<<<<

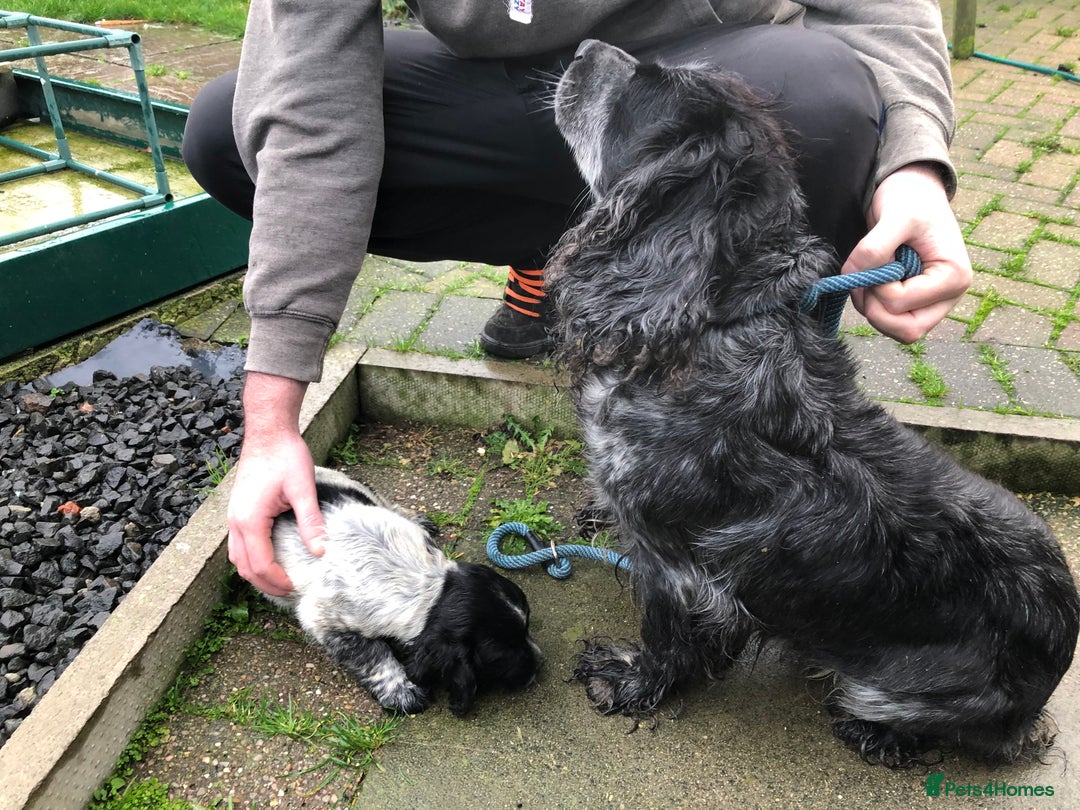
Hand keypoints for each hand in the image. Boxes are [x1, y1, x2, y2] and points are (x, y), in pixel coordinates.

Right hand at [228, 372, 325, 595]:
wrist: (268, 432)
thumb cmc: (285, 456)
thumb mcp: (303, 489)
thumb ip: (311, 522)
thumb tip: (321, 552)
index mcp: (250, 520)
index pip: (260, 564)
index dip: (277, 581)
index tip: (296, 588)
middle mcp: (236, 522)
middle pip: (244, 567)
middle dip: (265, 584)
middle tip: (289, 592)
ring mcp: (233, 517)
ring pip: (237, 558)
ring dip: (256, 573)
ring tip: (280, 580)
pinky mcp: (238, 511)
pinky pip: (239, 545)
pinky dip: (251, 559)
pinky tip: (270, 559)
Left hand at [843, 163, 971, 342]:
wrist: (912, 191)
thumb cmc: (911, 199)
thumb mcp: (896, 216)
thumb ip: (874, 248)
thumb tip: (853, 277)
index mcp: (954, 277)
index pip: (902, 305)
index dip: (877, 287)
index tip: (875, 259)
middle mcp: (948, 297)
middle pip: (907, 331)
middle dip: (875, 309)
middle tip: (866, 278)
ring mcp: (932, 302)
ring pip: (896, 330)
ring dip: (872, 307)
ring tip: (870, 273)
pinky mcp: (916, 302)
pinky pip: (891, 321)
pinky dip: (873, 305)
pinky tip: (871, 279)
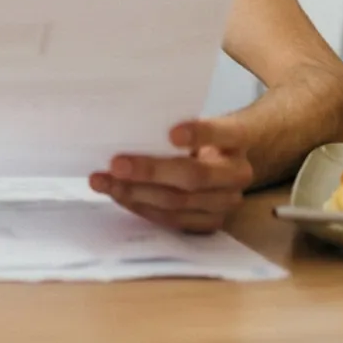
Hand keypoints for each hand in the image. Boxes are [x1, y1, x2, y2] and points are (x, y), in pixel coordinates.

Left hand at [89, 119, 254, 233]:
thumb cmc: (197, 135)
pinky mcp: (211, 222)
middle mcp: (238, 173)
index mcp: (237, 138)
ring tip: (104, 182)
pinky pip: (173, 220)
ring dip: (135, 194)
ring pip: (178, 203)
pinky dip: (141, 207)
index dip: (199, 134)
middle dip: (150, 172)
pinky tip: (118, 195)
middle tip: (116, 165)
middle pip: (194, 176)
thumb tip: (125, 125)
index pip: (222, 133)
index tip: (172, 133)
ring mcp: (227, 202)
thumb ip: (170, 122)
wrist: (223, 160)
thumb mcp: (192, 120)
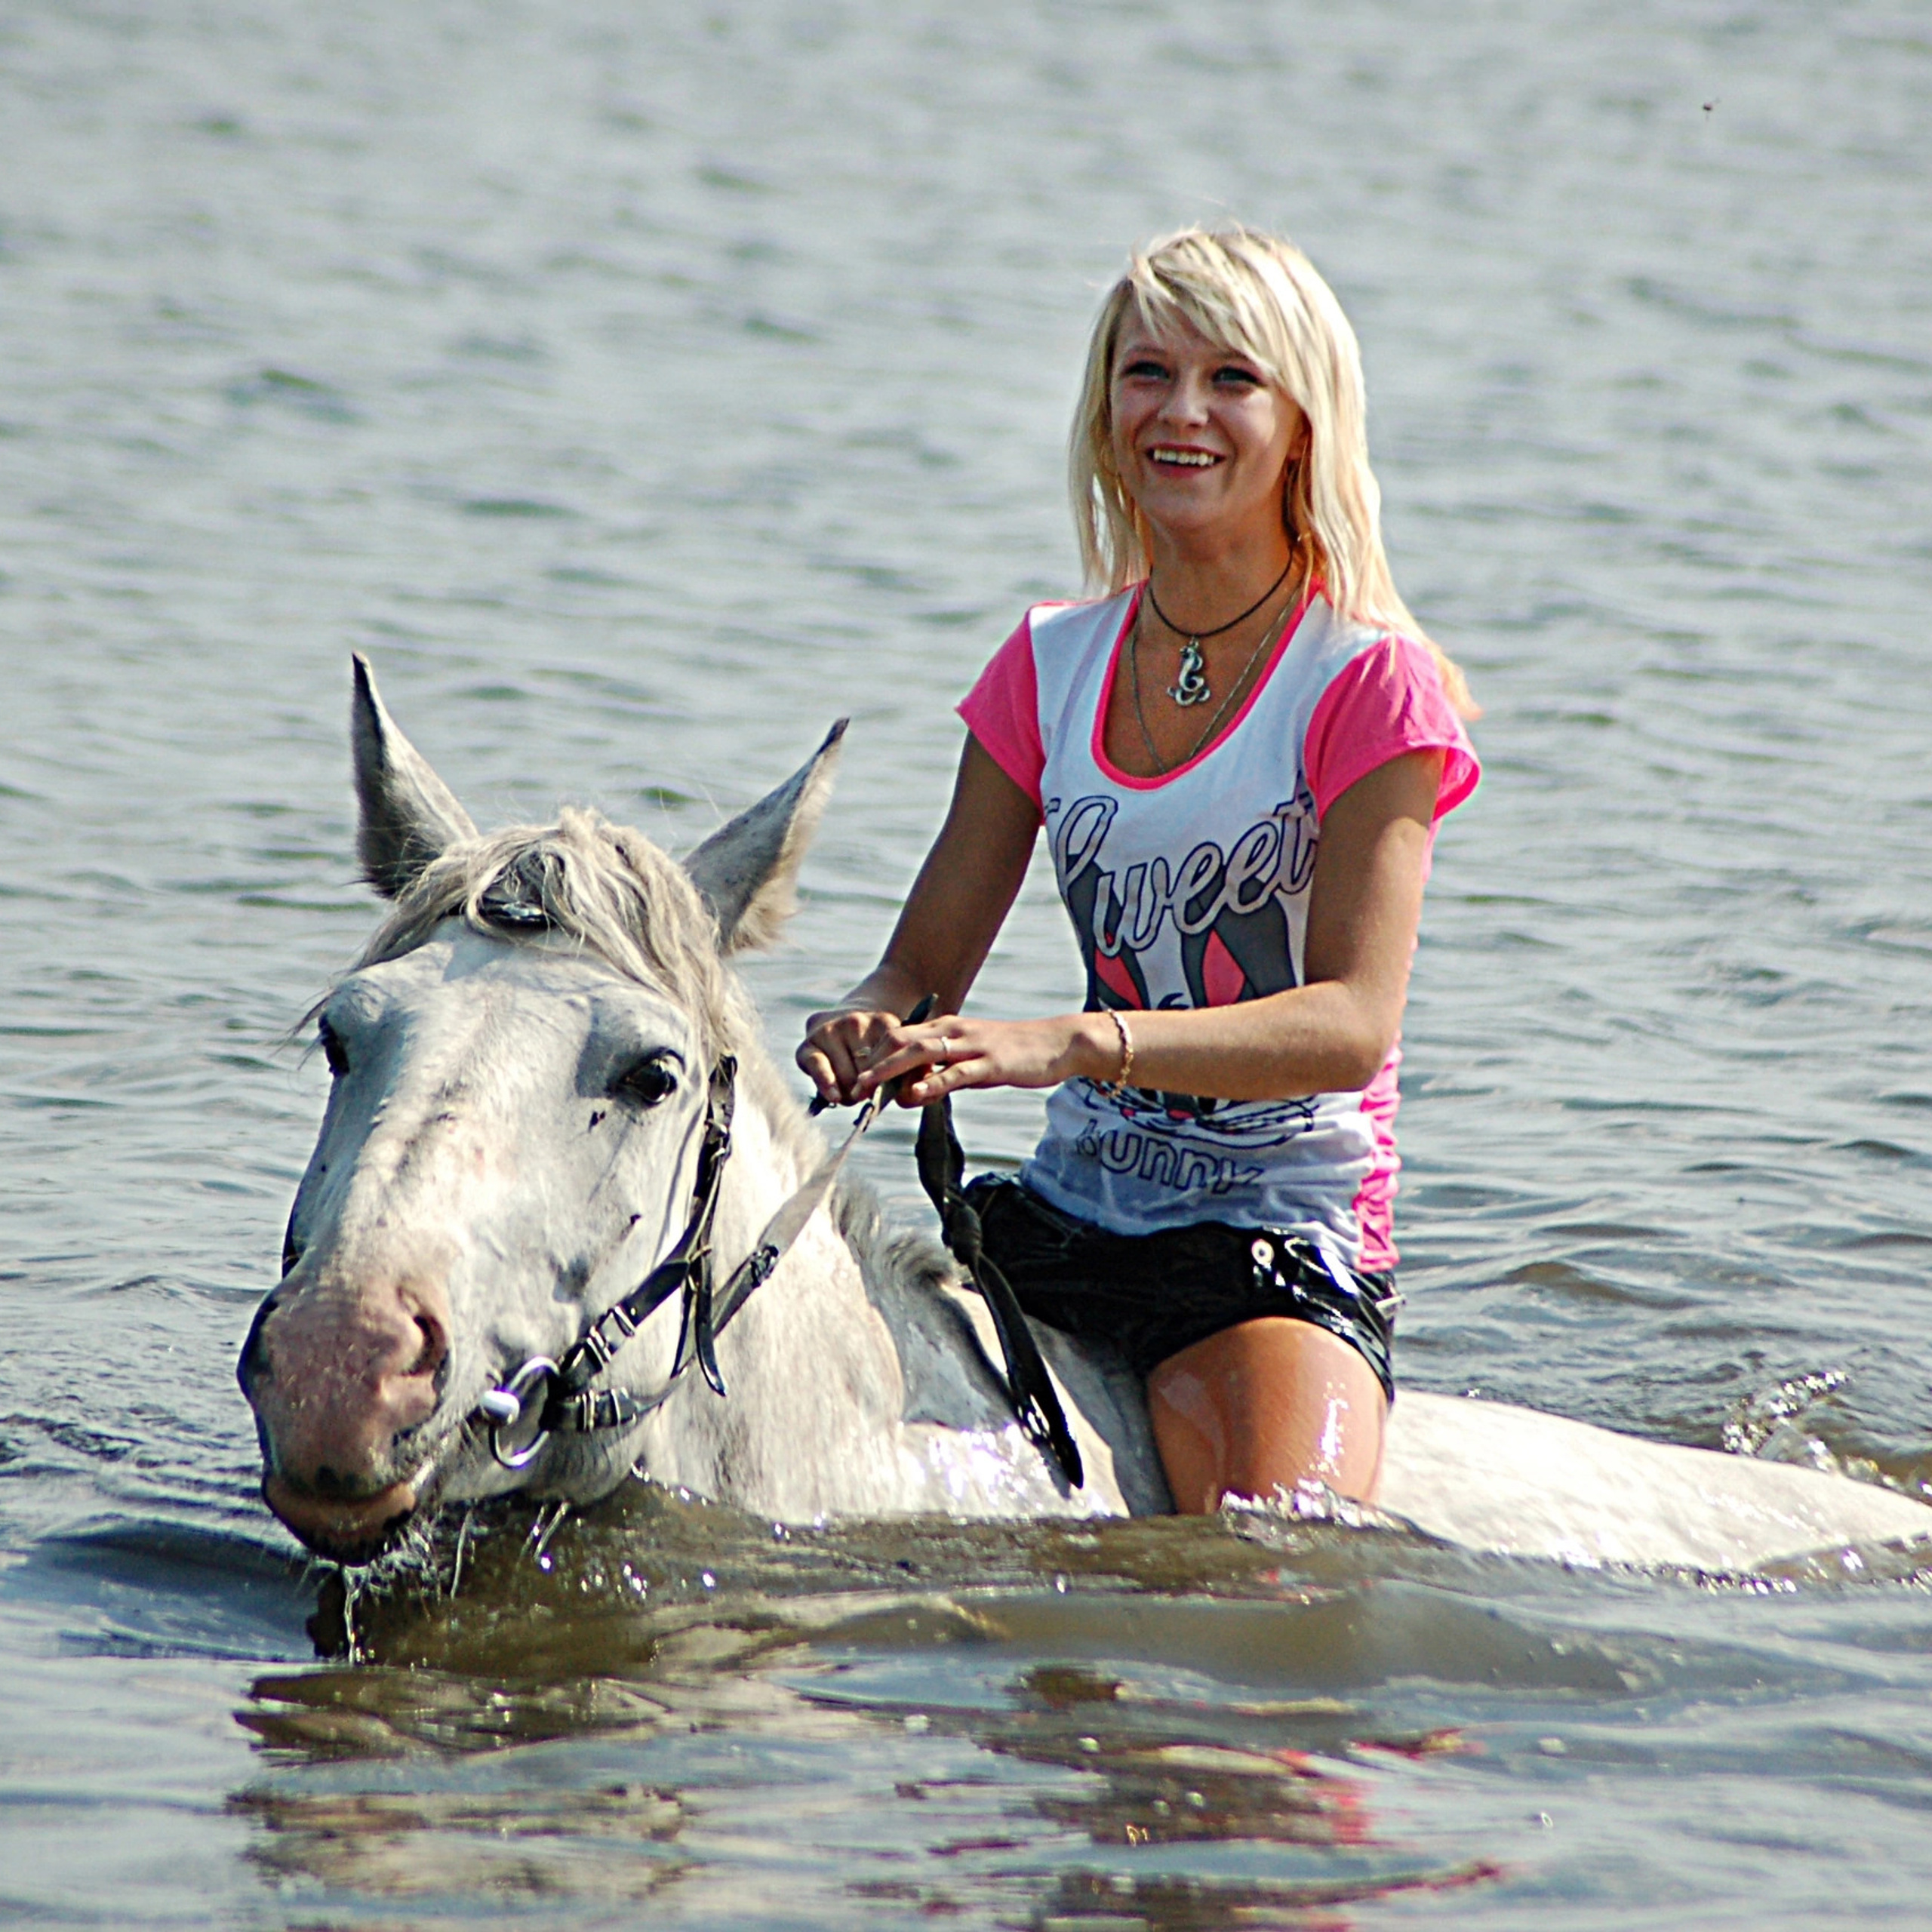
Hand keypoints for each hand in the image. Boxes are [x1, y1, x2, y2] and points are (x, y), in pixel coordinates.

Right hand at [797, 1005, 923, 1108]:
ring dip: (850, 1093)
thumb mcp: (900, 1051)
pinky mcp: (809, 1042)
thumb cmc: (878, 1049)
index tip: (896, 1095)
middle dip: (869, 1090)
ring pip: (846, 1076)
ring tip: (852, 1094)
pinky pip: (818, 1066)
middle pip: (867, 1072)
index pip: (891, 1060)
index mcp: (883, 1021)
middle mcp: (855, 1020)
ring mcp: (830, 1028)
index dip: (892, 1082)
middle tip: (869, 1095)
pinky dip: (827, 1084)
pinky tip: (834, 1097)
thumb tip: (912, 1091)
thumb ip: (911, 1069)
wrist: (846, 1024)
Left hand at [853, 1012, 1118, 1107]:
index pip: (897, 1038)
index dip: (872, 1059)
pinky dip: (932, 1083)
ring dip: (889, 1072)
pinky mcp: (990, 1063)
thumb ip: (940, 1077)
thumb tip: (910, 1094)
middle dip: (871, 1065)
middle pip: (899, 1041)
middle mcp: (952, 1030)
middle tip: (849, 1089)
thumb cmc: (1013, 1055)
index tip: (853, 1081)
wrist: (1057, 1043)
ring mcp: (971, 1045)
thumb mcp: (970, 1065)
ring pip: (920, 1053)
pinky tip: (914, 1094)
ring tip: (867, 1090)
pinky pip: (955, 1073)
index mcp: (945, 1027)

>>>>

Search term "hand": return each line of the data that contains it.

Hand keypoints for each hand in the image. Boxes are [x1, y1, x2, y2] and points are (x, y), in pixel coordinates.
Right hand at [228, 372, 325, 595]:
Left hand at [843, 163, 971, 342]:
Hand keypoints for each hand in the image. Boxes are [x1, y1, x2, y2] and points are (x, y), in pixel coordinates.
Left hand at [89, 119, 254, 233]:
Hand keypoints for each hand in the image. Boxes are [x1, y1, x2, y2] and points are (x, y), in pixel coordinates.
Right hand at [797, 1005, 923, 1108]:
Left hand at [853, 1012, 1118, 1107]:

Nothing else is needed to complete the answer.